Türk Dünyasının Başbuğu

Bilinen bilinmeyen bütün hizmetleriyle Türkeş, "Türk Dünyasının Başbuğu" olarak anıldı. Azerbaycan'ın başkenti Bakü'de bulunan Azadlık Meydanı'nda Ebulfez Elçibey ile mitinge katıldığında meydan "Başbuğ Türkeş" diye inlemiş, bu unvanın bir atıftan ibaret olmadığına tarih şahit olmuştur. Ebulfez Elçibey onun vefatından sonra "Böyük Türk dünyası zaman zaman yeni Başbuğlar yetişdirecek. Ancaq Başbuğ dedikde hamıdan önce könlümüzde daim yaşayan Alp Arslan Türkeş yad edilecek, gelecek nesiller onu gurur ve iftiharla hatırlayacaqdır" demişti.

Dış Türklerin Ona Bakışı

Mustafa Abdülcemil Kırımoğlu ise Alparslan Türkeş'in adını ilk duyduğu an için “1973 yılında 3 yıl ceza verdiler. Moskova’daki cezaevine trenle giderken vagonda bir gazete vardı, gazetede Türkiye’nin siyasi durumu anlatılırken bir yorumda şu ifade yer alıyordu: 'Türkiye’deki en iyi parti Türkiye Komünist Partisi (TKP); en faşist, en kötü parti ise Milliyetçi Hareket Partisi (MHP).' Alparslan Türkeş’in ismini ilk kez orada duymuştum. Biz Sovyet propagandasının tam tersini anlıyorduk. Sonra arkadaşıma dönüp: ‘Galiba Türkiye’de en sayılan kuvvet Alparslan Türkeş’in partisidir.’ dedim. Sonra öğrendim de Dış Türklerin davasını, Kırım Türklerinin davasını dile getiren o yıllarda Alparslan Türkeş ve Milliyetçi Hareket Partisi’dir. Onun için elbette ona saygımız çok büyüktür" demiş, "Bu âlicenap insan ve onun ülküdaşları, bizimle beraber ağlamışlar, bizim acılarımızı paylaşmışlar, bizler için dualar etmişler. Kırım Tatar Türkleri merhum Alparslan Türkeş’e ve Ülkücülere müteşekkirdir" ifadelerini kullanmıştı.

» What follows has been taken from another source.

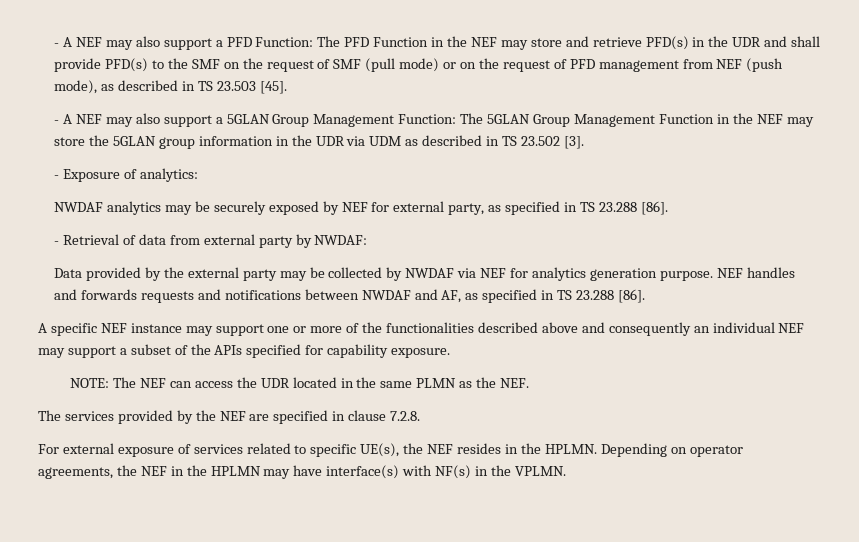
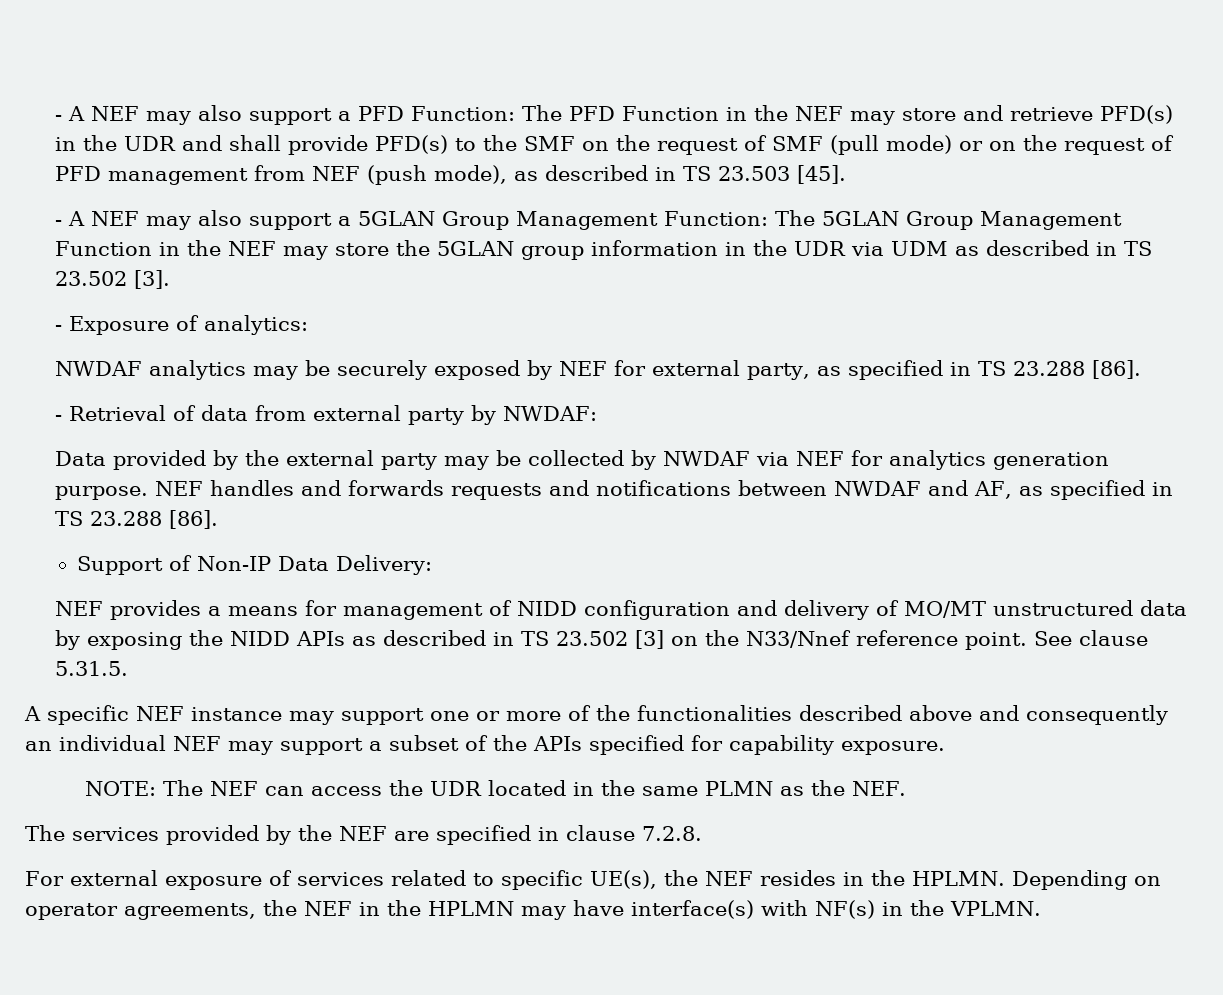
(645, 296) none -> [77,555,433,575] [54,600,1187,620] [54,630,1148,650] [54,661,128,676] // Support of Non-IP Data Delivery: // NEF provides a means for management of NIDD configuration and delivery of MO/MT unstructured data by exposing the NIDD APIs as described in TS 23.502 [3] on the N33/Nnef reference point. See clause 5.31.5.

Tüm Türk dünyasını yüreğinde taşıyan Başbuğ Alparslan Türkeş, 4 Nisan 1997'de Ankara'da hayata gözlerini yumdu.

Alparslan Türkeş, Türk dünyasının bir gün bir olacağına inanan ve bu uğurda çalışan tüm Türk milliyetçilerinin gönlünde yaşamaya devam ediyor, edecek...

TamgaTürk olarak Başbuğ Alparslan Türkeş'i saygıyla ve özlemle anıyoruz.